Your objective — Gather every line in the entries below that contains the word "chart", matching uppercase and lowercase exactly, and copy each one out in full.
[Opening Data for analysis section]
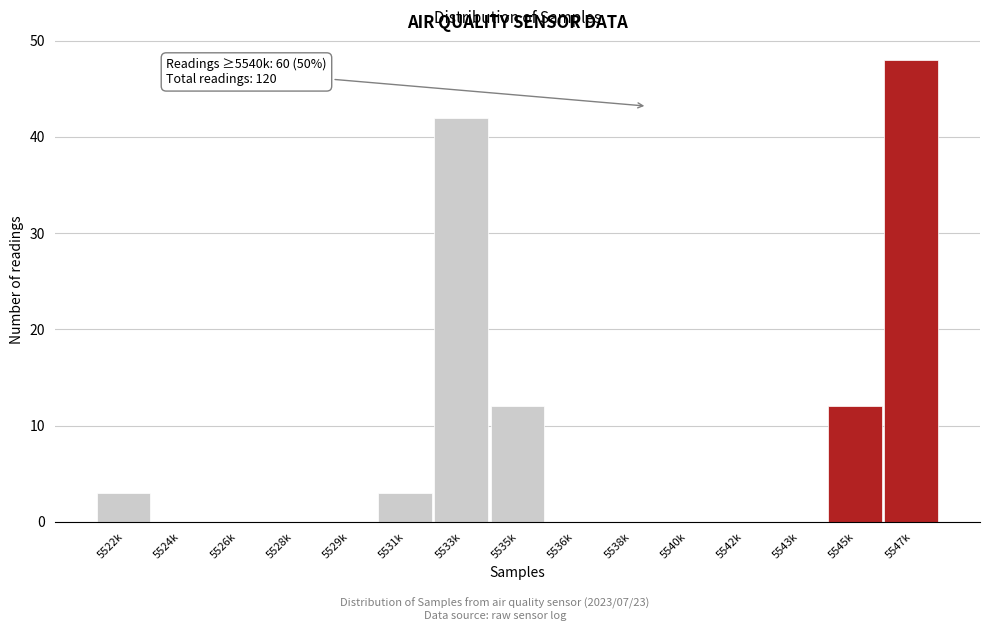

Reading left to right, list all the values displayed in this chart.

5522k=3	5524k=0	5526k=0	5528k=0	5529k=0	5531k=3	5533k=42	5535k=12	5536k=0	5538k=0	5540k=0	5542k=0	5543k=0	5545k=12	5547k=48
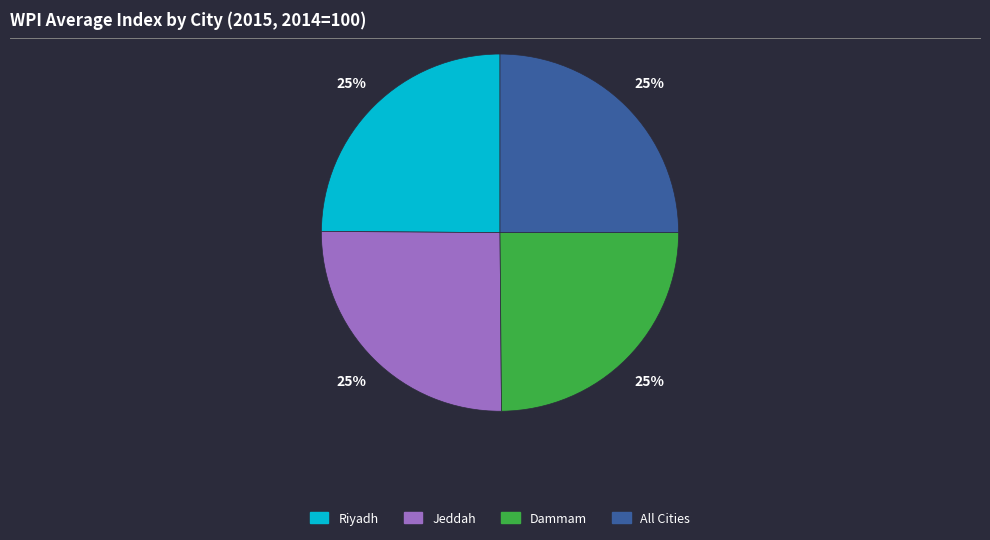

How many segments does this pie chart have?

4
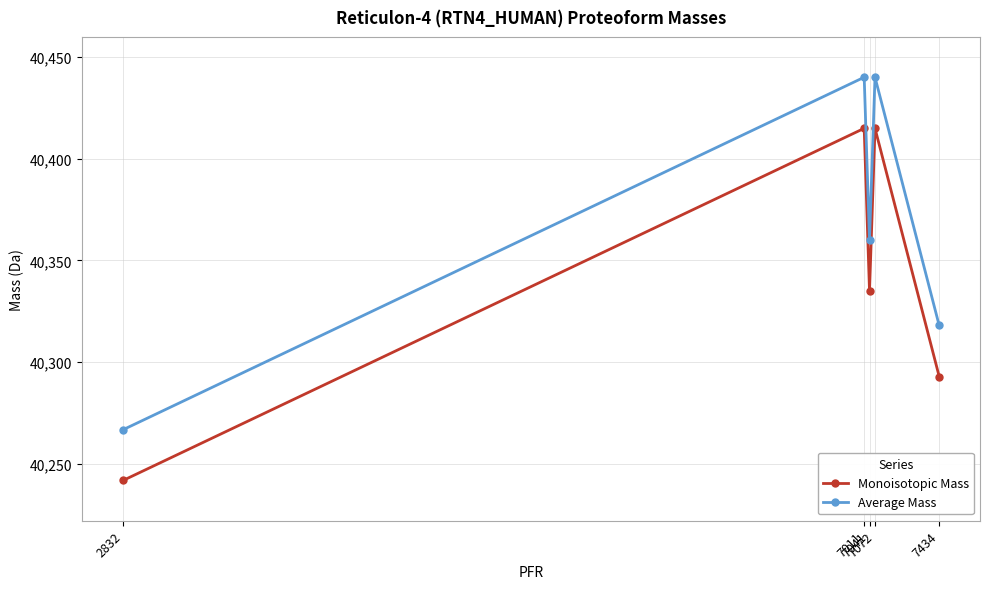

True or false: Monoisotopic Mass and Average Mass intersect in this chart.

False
[Closing Data for analysis section]
Solved problem —
Reading left to right, list all the values displayed in this chart.
How many segments does this pie chart have?
True or false: Monoisotopic Mass and Average Mass intersect in this chart.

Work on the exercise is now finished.